Task instructions | The entries that follow include a run beginning at the line with "全席指定 一般1,500円 車いす席750円" and ending at the line with "WAHANANEWS CO ID"; restate that run word for word and leave the rest out.

Records from a dataset
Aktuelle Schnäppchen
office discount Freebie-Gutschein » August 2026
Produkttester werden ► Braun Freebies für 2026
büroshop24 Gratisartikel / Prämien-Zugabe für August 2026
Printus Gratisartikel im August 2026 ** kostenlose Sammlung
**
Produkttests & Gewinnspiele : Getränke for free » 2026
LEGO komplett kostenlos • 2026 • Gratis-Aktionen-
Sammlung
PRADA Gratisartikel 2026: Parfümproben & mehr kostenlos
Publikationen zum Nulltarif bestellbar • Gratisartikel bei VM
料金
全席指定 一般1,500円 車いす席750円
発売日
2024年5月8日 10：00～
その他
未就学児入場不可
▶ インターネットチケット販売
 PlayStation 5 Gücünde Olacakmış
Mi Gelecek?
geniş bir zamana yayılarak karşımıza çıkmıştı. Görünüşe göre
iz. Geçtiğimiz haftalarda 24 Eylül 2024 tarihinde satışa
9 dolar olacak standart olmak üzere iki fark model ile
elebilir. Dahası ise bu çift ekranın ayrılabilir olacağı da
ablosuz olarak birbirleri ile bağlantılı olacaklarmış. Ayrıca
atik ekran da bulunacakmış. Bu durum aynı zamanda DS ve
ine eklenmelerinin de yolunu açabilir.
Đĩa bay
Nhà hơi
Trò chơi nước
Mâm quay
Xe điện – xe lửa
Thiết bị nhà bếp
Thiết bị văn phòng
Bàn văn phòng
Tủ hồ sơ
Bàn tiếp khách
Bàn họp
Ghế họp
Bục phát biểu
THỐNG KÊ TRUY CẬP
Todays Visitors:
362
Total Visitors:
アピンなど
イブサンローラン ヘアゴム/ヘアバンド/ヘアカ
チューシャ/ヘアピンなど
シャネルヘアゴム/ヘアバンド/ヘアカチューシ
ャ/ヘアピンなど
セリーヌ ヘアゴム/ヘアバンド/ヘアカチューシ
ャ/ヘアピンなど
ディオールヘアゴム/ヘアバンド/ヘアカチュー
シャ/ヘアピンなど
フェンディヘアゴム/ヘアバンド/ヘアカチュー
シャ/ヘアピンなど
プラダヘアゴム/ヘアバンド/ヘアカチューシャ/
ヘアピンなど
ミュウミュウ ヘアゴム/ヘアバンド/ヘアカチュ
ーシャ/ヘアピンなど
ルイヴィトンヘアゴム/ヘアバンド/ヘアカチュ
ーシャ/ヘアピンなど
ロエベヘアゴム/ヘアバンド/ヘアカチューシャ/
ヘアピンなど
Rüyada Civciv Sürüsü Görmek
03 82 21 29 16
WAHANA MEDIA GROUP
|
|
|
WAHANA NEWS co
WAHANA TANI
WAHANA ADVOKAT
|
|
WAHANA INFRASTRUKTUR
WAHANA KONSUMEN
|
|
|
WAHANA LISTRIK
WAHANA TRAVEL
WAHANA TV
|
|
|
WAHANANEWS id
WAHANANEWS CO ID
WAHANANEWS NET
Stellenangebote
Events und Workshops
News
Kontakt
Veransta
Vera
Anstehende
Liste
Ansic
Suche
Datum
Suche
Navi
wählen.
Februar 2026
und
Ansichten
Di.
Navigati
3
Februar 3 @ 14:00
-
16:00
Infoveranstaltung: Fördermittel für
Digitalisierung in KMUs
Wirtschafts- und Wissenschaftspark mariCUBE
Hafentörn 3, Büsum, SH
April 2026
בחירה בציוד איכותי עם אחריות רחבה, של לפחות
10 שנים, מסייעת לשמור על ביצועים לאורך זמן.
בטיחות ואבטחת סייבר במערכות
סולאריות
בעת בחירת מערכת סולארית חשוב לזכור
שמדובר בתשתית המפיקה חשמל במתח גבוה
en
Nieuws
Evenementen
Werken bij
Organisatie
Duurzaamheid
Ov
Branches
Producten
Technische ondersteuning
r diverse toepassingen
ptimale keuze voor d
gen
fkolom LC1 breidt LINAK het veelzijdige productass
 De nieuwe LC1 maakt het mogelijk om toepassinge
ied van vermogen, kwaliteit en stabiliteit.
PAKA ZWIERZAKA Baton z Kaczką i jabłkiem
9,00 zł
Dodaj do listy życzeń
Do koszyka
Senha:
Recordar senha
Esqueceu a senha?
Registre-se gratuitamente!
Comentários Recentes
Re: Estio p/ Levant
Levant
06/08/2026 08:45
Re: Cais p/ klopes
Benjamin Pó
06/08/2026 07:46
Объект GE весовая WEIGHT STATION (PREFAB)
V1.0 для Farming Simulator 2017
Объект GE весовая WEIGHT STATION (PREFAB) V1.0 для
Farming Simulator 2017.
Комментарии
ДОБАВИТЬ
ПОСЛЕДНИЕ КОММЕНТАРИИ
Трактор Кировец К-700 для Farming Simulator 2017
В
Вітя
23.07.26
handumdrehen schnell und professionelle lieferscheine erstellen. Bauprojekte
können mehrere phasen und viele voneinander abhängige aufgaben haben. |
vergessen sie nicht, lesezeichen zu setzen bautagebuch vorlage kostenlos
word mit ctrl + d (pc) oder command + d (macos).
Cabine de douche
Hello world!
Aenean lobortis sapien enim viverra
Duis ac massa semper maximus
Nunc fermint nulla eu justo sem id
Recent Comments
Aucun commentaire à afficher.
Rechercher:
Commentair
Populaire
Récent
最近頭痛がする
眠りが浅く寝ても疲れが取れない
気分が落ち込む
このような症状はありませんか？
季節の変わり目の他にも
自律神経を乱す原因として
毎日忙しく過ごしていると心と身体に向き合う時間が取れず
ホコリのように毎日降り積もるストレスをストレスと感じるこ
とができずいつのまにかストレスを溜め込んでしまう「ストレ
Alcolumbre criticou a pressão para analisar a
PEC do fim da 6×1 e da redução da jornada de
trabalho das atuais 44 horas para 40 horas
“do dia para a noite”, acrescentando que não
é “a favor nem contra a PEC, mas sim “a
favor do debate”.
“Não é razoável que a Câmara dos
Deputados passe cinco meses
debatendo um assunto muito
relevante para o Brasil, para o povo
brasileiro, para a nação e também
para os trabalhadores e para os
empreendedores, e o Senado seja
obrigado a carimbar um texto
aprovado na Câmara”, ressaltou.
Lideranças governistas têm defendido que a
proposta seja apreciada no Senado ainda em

Written solution |
全席指定 一般1,500円 車いす席750円
発売日
2024年5月8日 10：00～
その他
未就学児入場不可
▶ インターネットチケット販売
 PlayStation 5 Gücünde Olacakmış
Mi Gelecek?
geniş bir zamana yayılarak karşımıza çıkmıştı. Görünüşe göre
iz. Geçtiğimiz haftalarda 24 Eylül 2024 tarihinde satışa
9 dolar olacak standart olmak üzere iki fark model ile
elebilir. Dahası ise bu çift ekranın ayrılabilir olacağı da
ablosuz olarak birbirleri ile bağlantılı olacaklarmış. Ayrıca
atik ekran da bulunacakmış. Bu durum aynı zamanda DS ve
ine eklenmelerinin de yolunu açabilir.
Đĩa bay
Nhà hơi
Trò chơi nước
Mâm quay
Xe điện – xe lửa
Thiết bị nhà bếp
Thiết bị văn phòng
Bàn văn phòng
Tủ hồ sơ
Bàn tiếp khách
Bàn họp
Ghế họp
Bục phát biểu
THỐNG KÊ TRUY CẬP
Todays Visitors:
362
Total Visitors:
アピンなど
イブサンローラン ヘアゴム/ヘアバンド/ヘアカ
チューシャ/ヘアピンなど
シャネルヘアゴム/ヘアバンド/ヘアカチューシ
ャ/ヘアピンなど
セリーヌ ヘアゴム/ヘアバンド/ヘアカチューシ
ャ/ヘアピンなど
ディオールヘアゴム/ヘアバンド/ヘアカチュー
シャ/ヘアピンなど
フェンディヘアゴム/ヘアバンド/ヘアカチュー
シャ/ヘアピンなど
プラダヘアゴム/ヘアバンド/ヘアカチューシャ/
ヘアピンなど
ミュウミュウ ヘアゴム/ヘアバンド/ヘアカチュ
ーシャ/ヘアピンなど
ルイヴィトンヘアゴム/ヘアバンド/ヘアカチュ
ーシャ/ヘアピンなど
ロエベヘアゴム/ヘアバンド/ヘアカチューシャ/
ヘアピンなど
Rüyada Civciv Sürüsü Görmek
03 82 21 29 16
WAHANA MEDIA GROUP
|
|
|
WAHANA NEWS co
WAHANA TANI
WAHANA ADVOKAT
|
|
WAHANA INFRASTRUKTUR
WAHANA KONSUMEN
|
|
|
WAHANA LISTRIK
WAHANA TRAVEL
WAHANA TV
|
|
|
WAHANANEWS id
WAHANANEWS CO ID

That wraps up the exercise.